Throughout the Torah, the hand is a metaphor for the power to act, to do things in the world.  So in this ancient ritual, the one swearing the oath places his own power to act underneath, below, subservient to, the sacred object of the other man.  In other words, he is promising he will do everything in his power to carry out the other man’s will as if it were the will of God.  A potent oath!

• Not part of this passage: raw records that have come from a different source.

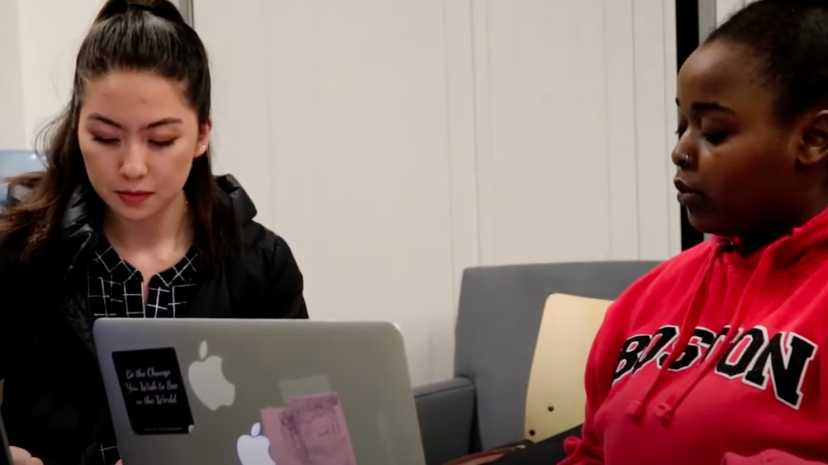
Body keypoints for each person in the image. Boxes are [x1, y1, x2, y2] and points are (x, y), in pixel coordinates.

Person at [0, 1, 308, 464]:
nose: (132, 167)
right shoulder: (23, 257)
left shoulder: (261, 265)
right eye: (104, 137)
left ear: (202, 135)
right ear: (78, 125)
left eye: (161, 140)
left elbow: (301, 441)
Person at [558, 1, 828, 464]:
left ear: (812, 139)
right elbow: (592, 452)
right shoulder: (644, 300)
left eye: (714, 132)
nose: (680, 151)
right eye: (682, 124)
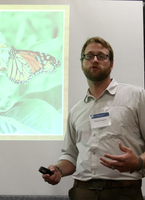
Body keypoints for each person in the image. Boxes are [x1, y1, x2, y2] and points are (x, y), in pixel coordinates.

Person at [41, 36, 145, 200]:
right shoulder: (77, 110)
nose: (95, 60)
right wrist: (58, 170)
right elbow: (70, 155)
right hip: (82, 192)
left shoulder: (136, 96)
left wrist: (139, 161)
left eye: (101, 56)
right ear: (82, 64)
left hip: (123, 193)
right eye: (89, 56)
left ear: (111, 64)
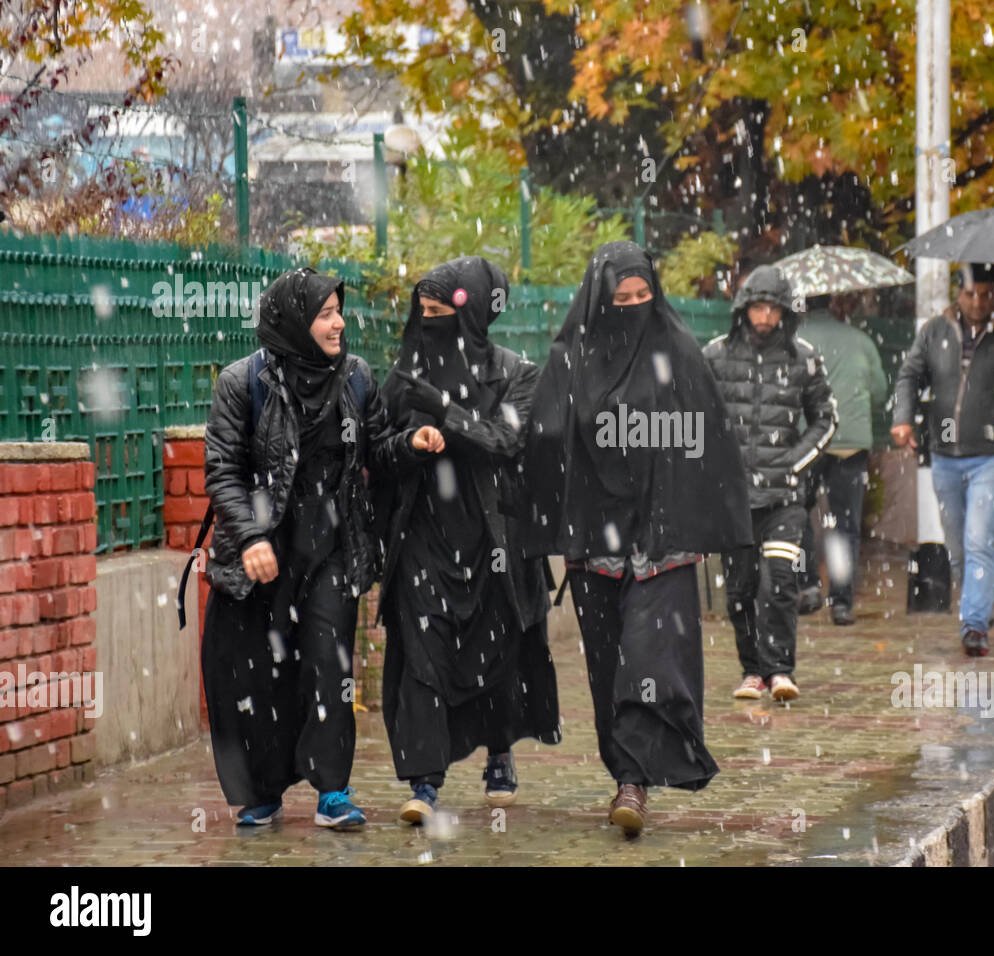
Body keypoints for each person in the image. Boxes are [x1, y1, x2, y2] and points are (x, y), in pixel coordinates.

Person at [521, 240, 751, 836]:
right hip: (594, 544)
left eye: (643, 296)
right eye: (620, 298)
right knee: (605, 667)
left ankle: (634, 783)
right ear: (599, 300)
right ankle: (626, 771)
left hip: (662, 543)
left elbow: (710, 440)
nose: (632, 306)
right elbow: (543, 440)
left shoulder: (677, 352)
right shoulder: (571, 361)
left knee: (647, 661)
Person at [372, 256, 561, 825]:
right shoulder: (406, 372)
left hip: (495, 536)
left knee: (497, 654)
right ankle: (425, 782)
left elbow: (506, 440)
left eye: (442, 313)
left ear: (474, 315)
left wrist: (447, 413)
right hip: (425, 535)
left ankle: (499, 751)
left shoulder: (517, 373)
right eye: (423, 313)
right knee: (423, 659)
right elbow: (376, 449)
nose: (430, 324)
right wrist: (411, 440)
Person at [201, 268, 384, 829]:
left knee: (328, 665)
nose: (338, 323)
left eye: (338, 310)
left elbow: (381, 450)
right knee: (255, 673)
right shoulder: (243, 382)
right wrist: (251, 536)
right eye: (325, 313)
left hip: (330, 547)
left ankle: (333, 790)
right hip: (261, 552)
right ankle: (262, 791)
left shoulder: (356, 378)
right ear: (295, 321)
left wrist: (421, 443)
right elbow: (222, 470)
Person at [704, 265, 837, 700]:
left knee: (779, 579)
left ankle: (780, 671)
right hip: (733, 496)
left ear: (783, 312)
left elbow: (826, 418)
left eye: (772, 309)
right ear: (744, 309)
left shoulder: (803, 357)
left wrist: (795, 464)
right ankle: (752, 671)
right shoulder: (715, 356)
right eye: (757, 307)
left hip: (785, 496)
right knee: (740, 588)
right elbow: (696, 416)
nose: (764, 316)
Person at [890, 263, 994, 656]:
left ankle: (973, 625)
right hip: (946, 451)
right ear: (958, 293)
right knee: (957, 545)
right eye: (970, 294)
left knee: (978, 537)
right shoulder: (935, 331)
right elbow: (909, 376)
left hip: (993, 454)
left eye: (985, 295)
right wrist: (903, 419)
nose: (977, 302)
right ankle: (978, 603)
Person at [794, 292, 889, 625]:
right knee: (845, 525)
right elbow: (880, 391)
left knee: (798, 513)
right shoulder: (861, 341)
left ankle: (806, 586)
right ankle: (841, 602)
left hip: (810, 442)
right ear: (834, 305)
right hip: (851, 442)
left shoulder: (796, 340)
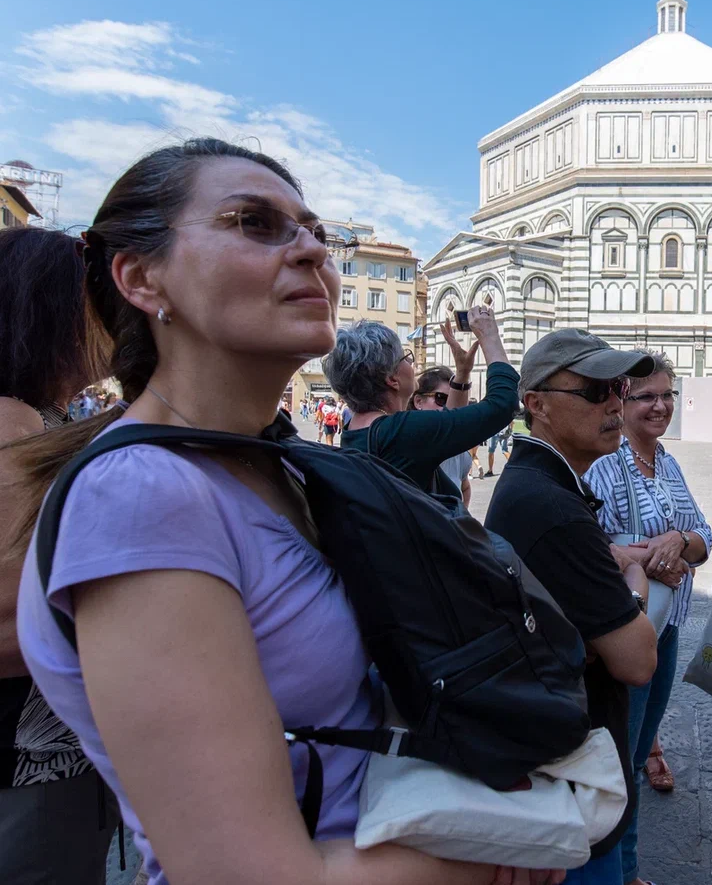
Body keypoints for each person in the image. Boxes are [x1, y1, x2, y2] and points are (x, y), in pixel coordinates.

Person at [6, 139, 560, 885]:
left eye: (315, 233)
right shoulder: (141, 493)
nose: (310, 252)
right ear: (141, 277)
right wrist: (512, 845)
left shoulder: (267, 463)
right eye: (255, 224)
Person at [485, 329, 659, 885]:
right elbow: (637, 661)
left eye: (619, 387)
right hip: (571, 789)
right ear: (535, 404)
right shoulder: (553, 507)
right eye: (594, 391)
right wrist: (633, 579)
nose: (615, 403)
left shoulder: (541, 486)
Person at [0, 227, 115, 884]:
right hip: (26, 759)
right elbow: (22, 619)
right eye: (95, 308)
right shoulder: (16, 423)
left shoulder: (36, 414)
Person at [584, 351, 712, 885]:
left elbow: (704, 536)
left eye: (667, 395)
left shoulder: (667, 461)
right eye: (646, 396)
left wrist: (679, 540)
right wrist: (649, 556)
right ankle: (619, 870)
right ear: (621, 400)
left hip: (668, 628)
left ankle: (626, 868)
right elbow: (587, 549)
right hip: (624, 631)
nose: (660, 406)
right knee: (617, 760)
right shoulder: (603, 465)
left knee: (636, 754)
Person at [328, 308, 517, 497]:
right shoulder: (401, 431)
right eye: (406, 358)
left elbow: (446, 428)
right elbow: (503, 403)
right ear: (392, 379)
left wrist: (462, 374)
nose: (412, 364)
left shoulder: (355, 428)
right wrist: (490, 336)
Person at [410, 361, 473, 507]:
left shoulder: (460, 453)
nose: (449, 406)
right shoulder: (405, 444)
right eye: (441, 398)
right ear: (418, 401)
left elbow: (465, 487)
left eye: (455, 399)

A vow made to a dying person is one-sided, obligating only the person swearing the oath.  If unforeseen circumstances arise after someone is dead, is the other party still obliged to carry out a mission that now looks like a bad idea?  Or should the survivor be free to change course to address the new circumstances?

In the book of Genesis, Abraham’s steward Eliezer has little trouble bringing back a bride for Isaac from Aram.  (In the other example of this oath, Joseph easily gets Pharaoh’s permission to bury his father in Hebron instead of Egypt.)  My impression is that Eliezer enjoys carrying out his oath by matchmaking.

*

Not all deathbed requests are that easy, or that benign.  Yet human nature tends to put a high value on a deathbed promise; for example, people go to great lengths to carry out a deceased person’s wishes regarding burial.  There is also psychological pressure to reassure a dying person.  In that situation, is a promise really freely given?

Suppose you “knew” that a certain thing had to happen, and you doubted you would live long enough to make sure it did happen.  Is it right to ask someone else to swear to make it happen?  What if the person you are asking agrees to carry our your mission even though they do not share your belief in its necessity?  What if the circumstances change after your death?

Is it right for a living person to be bound by the desire of someone who is dead?

  1. See Genesis 15:2.
  2. Rav Samson Raphael Hirsch, The Hirsch Chumash: Sefer Bereshit, translated by Daniel Haberman, Feldheim Publishers, Jerusalem, 2000, p. 514.
  3. Talmud Bavli, Shevuot 38b.
  4. Rashi is the acronym of 11th-century Rabbi Shlomoh Yitzchaki.
  5. Rabbi Elie Munk, The Call of the Torah: Bereishis, Mesorah Publications, 1994, p. 626.